In this study, preliminary in vitro experiments were conducted in order to test the effects of several bioactive compounds of Mediterranean diet and various drugs, which are related to several manifestations where inflammation dominates [26, 27, 31–41, 45, 46], on PAF-CPT activity. The results have revealed that the drugs Symvastatin and Rupatadine, and several bioactive compounds of Mediterranean diet, such as resveratrol (found also in wine) and polar lipids of olive oil, olive pomace, and sea bass, exhibit an inhibitory effect on PAF-CPT of HMC in a dose-dependent manner. Several other drugs such as INFa, Aspirin, and Tinzaparin, as also as other bioactive compounds of Mediterranean diet such as polar lipids of see bream inhibited PAF-CPT in a non-dose-dependent manner.

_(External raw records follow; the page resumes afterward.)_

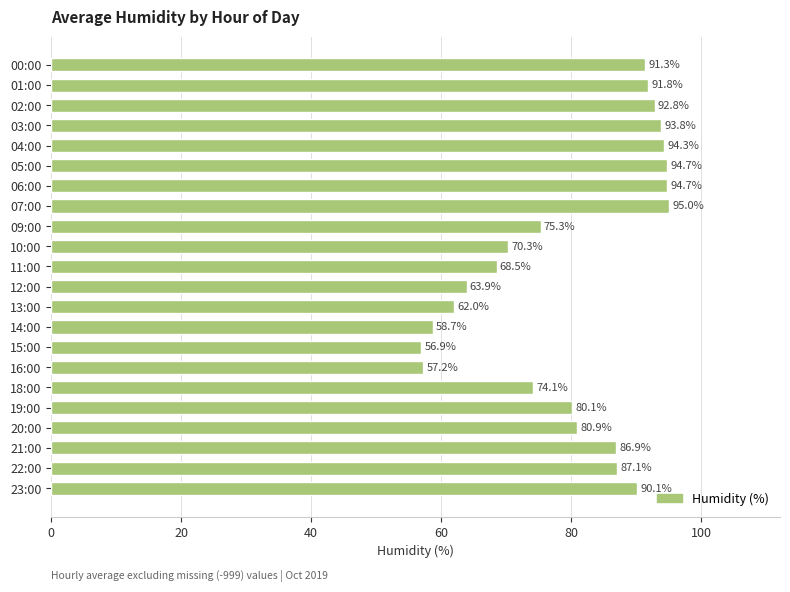

Reading top to bottom, extract all data points from this chart.

00:00=91.3	01:00=91.8	02:00=92.8	03:00=93.8	04:00=94.3	05:00=94.7	06:00=94.7	07:00=95.0	09:00=75.3	10:00=70.3	11:00=68.5	12:00=63.9	13:00=62.0	14:00=58.7	15:00=56.9	16:00=57.2	18:00=74.1	19:00=80.1	20:00=80.9	21:00=86.9	22:00=87.1	23:00=90.1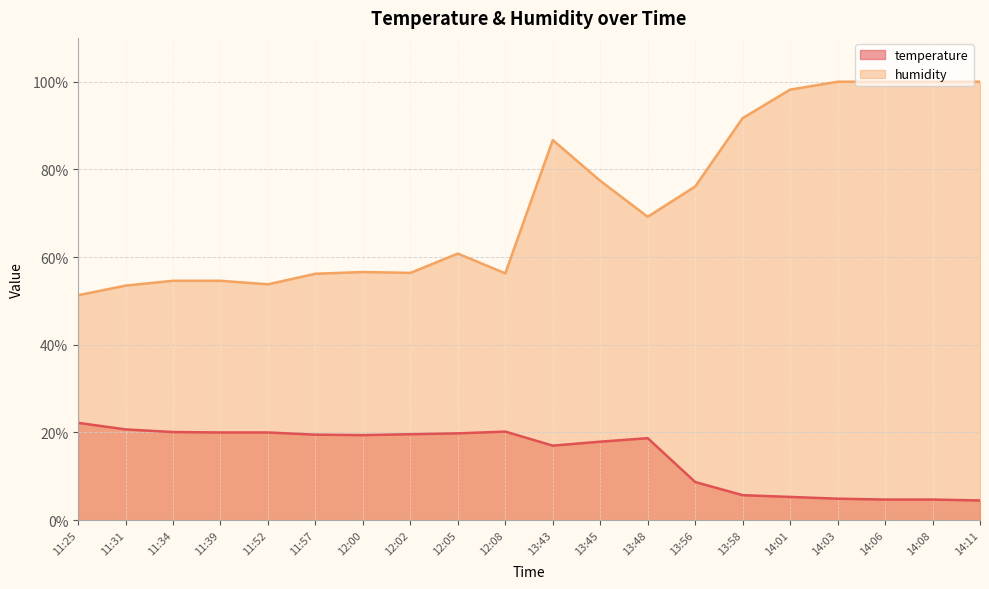

At 13:58, list the series in order from smallest to largest.

temperature, humidity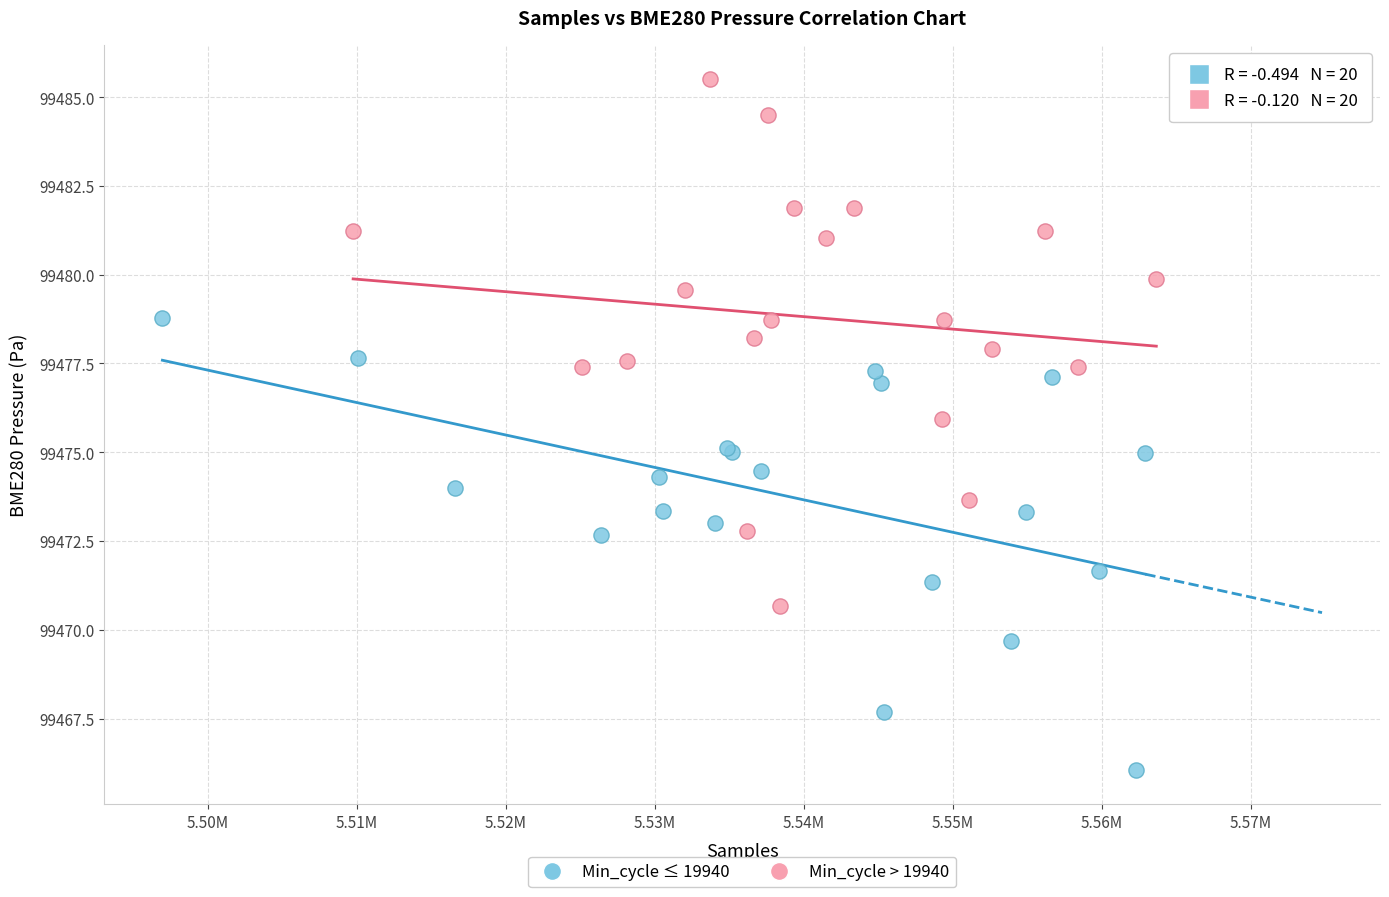

Which series reaches the maximum Y coordinate?

Min_cycle > 19940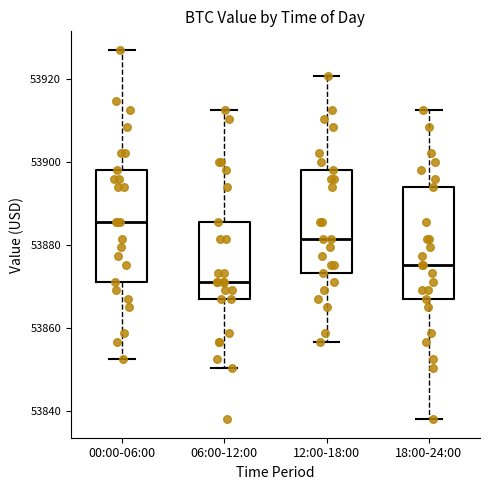

Where does the upper whisker of the box for 00:00-06:00 end on the y-axis? The values are not printed on the chart, so give them approximately, as read against the axis.

53926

In conclusion, these data demonstrate that DTT-insensitive cholinephosphotransferase (PAF-CPT) activity is present in human mesangial cells and the biochemical properties and kinetic parameters of this enzyme of HMC were established for the first time. Concerning previous data, PAF-CPT of mesangial cells seems to have similar properties with PAF-CPT characterized in several cells and tissues including human kidney. PAF production in kidney, mainly by mesangial cells, is involved in the pathogenesis of renal damage. The characterization of PAF-CPT activity in human mesangial cells enables further investigation of PAF-CPT regulatory mechanisms, and therefore its contribution in PAF production under physiological and pathological conditions. Several drugs and bioactive compounds of Mediterranean diet with beneficial effects in various pathological conditions [26, 27, 31–41] seem to exhibit an inhibitory effect on PAF-CPT activity that maybe correlate with their general biological action. It is possible that the inhibition of PAF-CPT activity in several pathological manifestations (mainly systemic) can restore pathologically long-term slightly increased basal PAF levels to their physiological ones, and therefore might reverse these pathological conditions. This new point of view need to be further studied.